TASK GOAL:
Look for the string "teapot" in the listing below, then copy every line that has it.

TASK INPUT:
• • • •
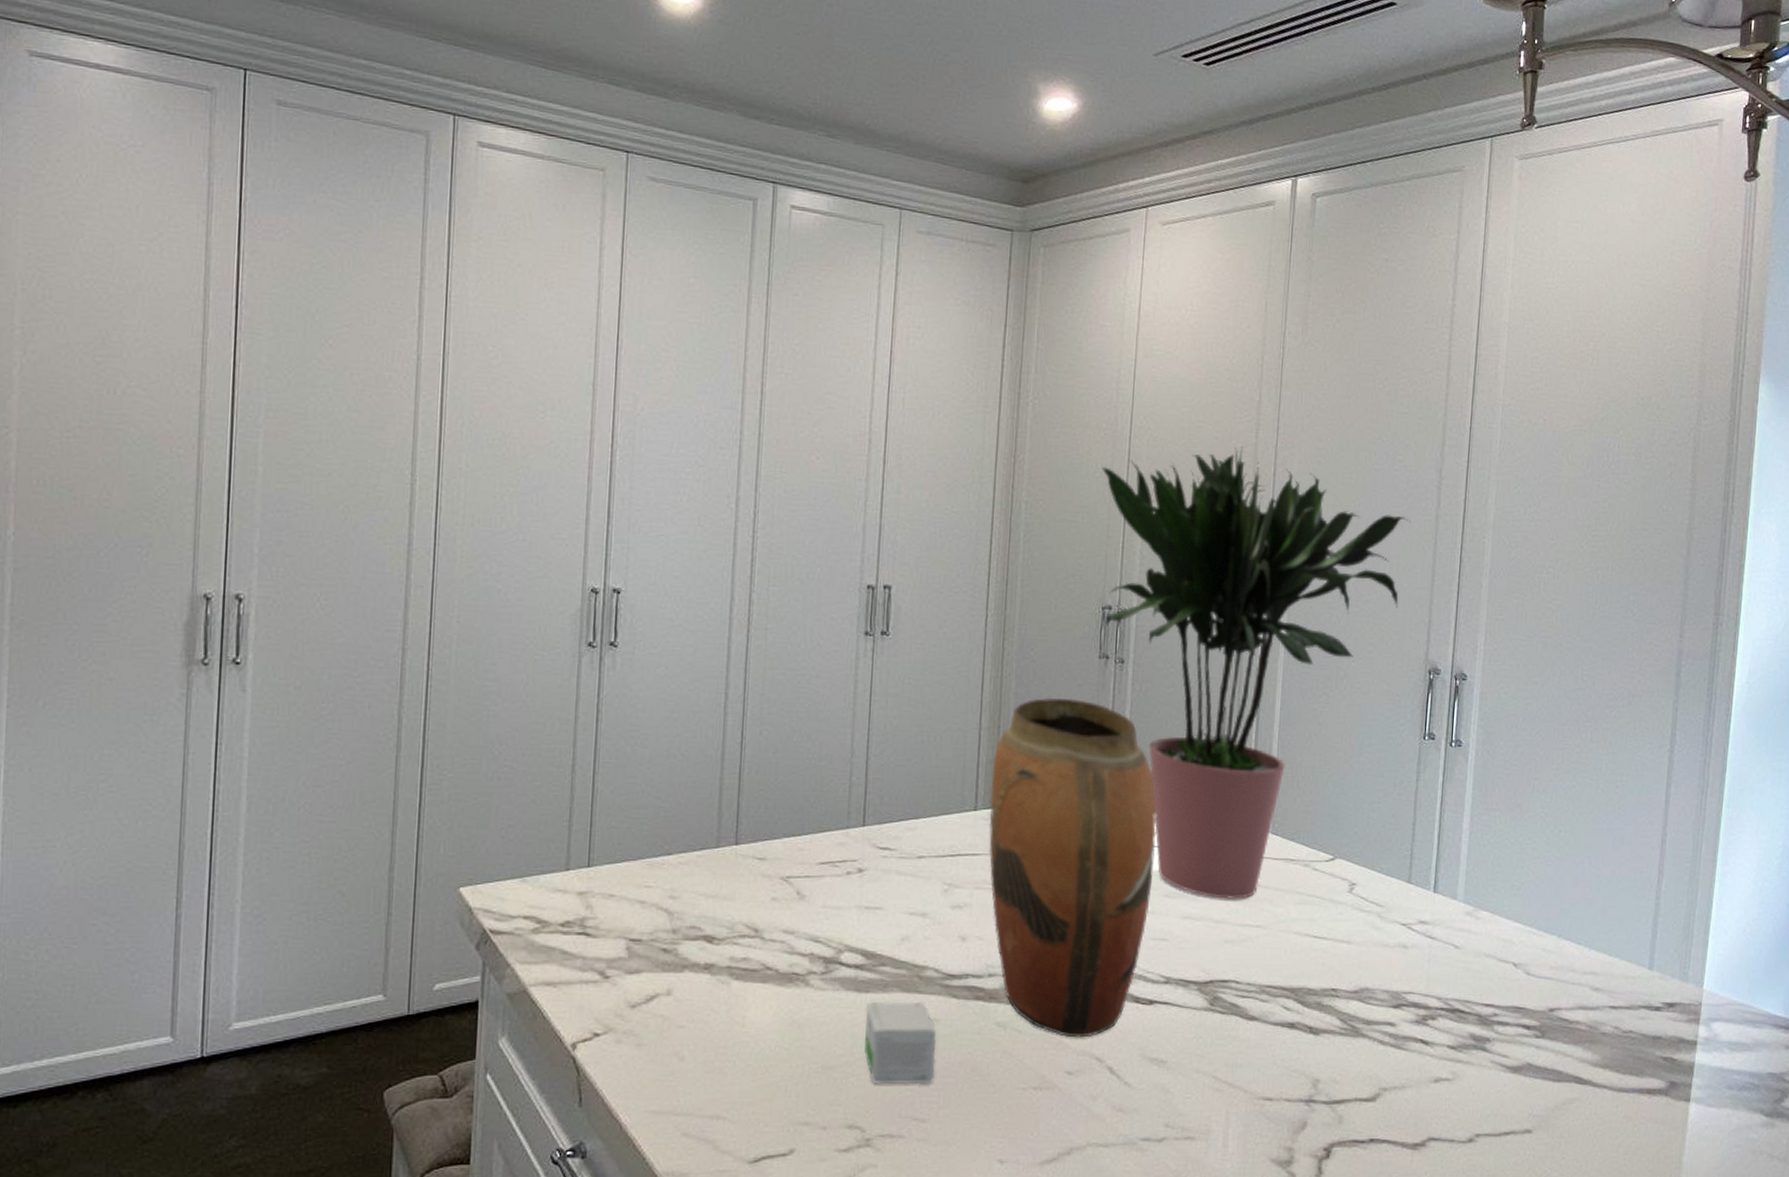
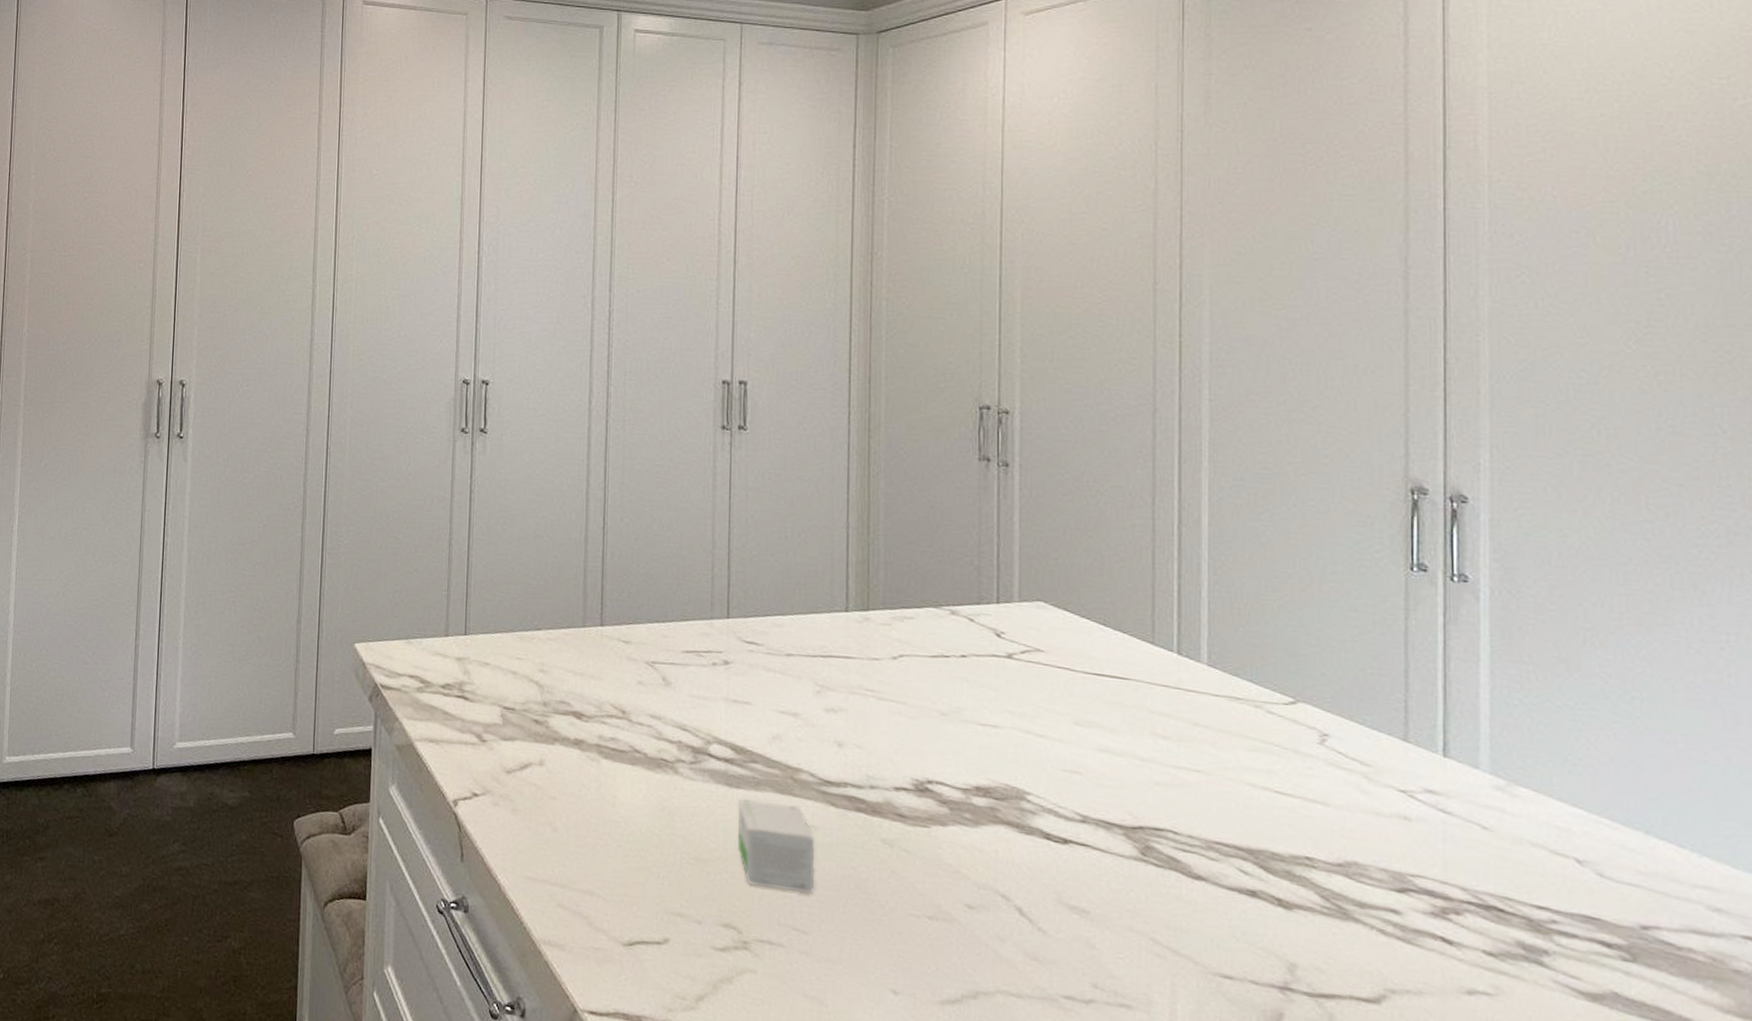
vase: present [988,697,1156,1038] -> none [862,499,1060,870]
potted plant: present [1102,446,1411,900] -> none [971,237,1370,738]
• • • •
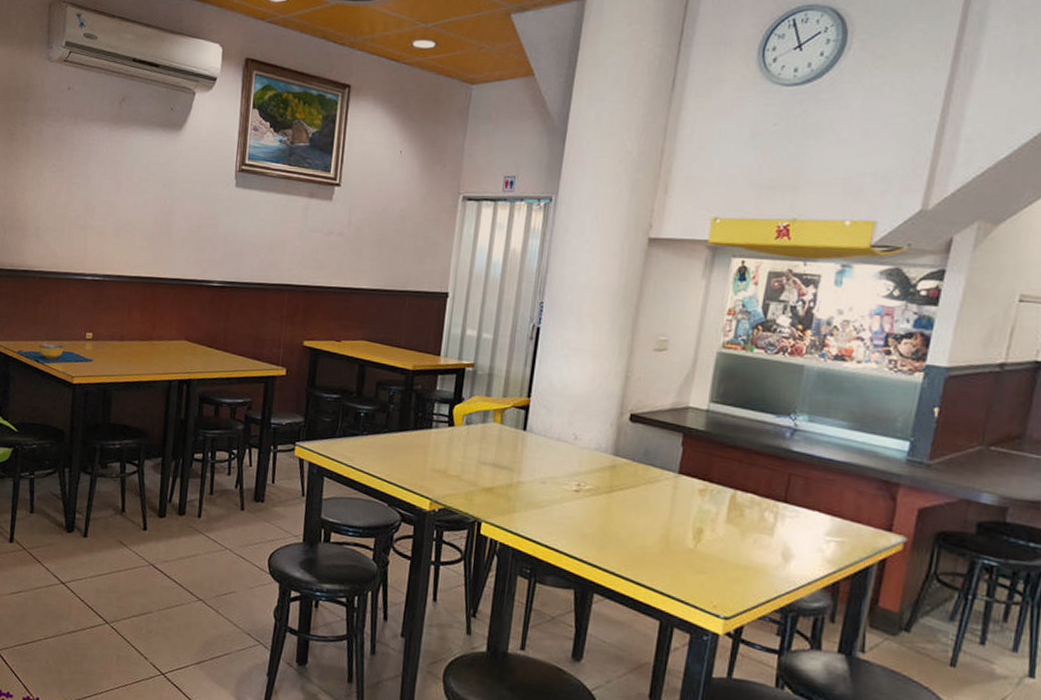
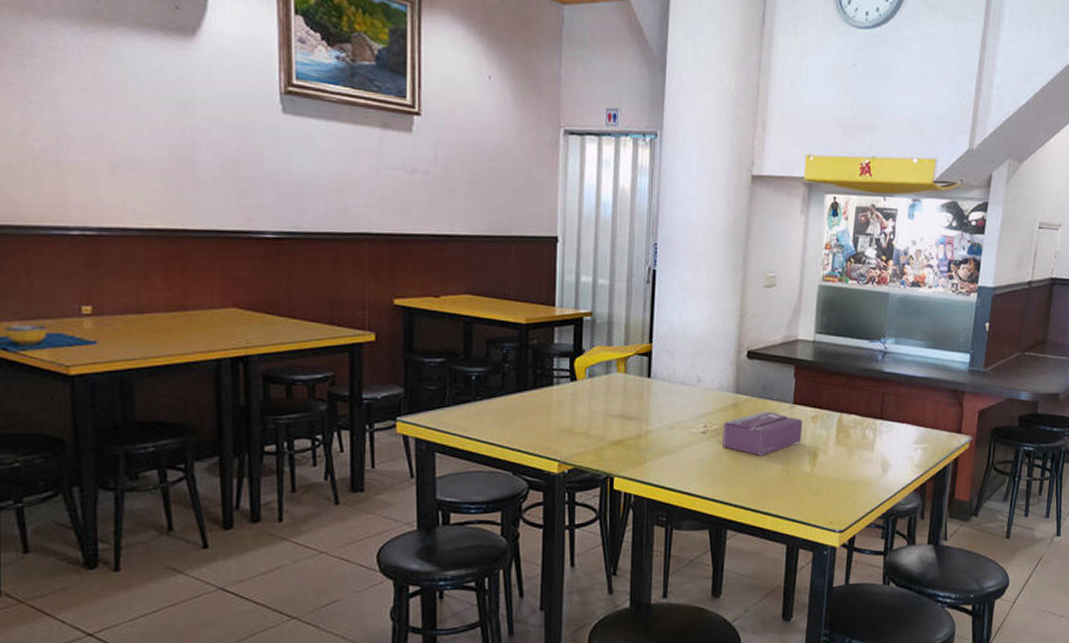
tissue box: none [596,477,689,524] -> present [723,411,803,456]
• • • •
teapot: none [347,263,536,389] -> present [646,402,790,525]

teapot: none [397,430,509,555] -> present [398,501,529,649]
• • • •
REPLY TO THE TASK:
teapot: none [347,263,536,389] -> present [646,402,790,525]
teapot: none [397,430,509,555] -> present [398,501,529,649]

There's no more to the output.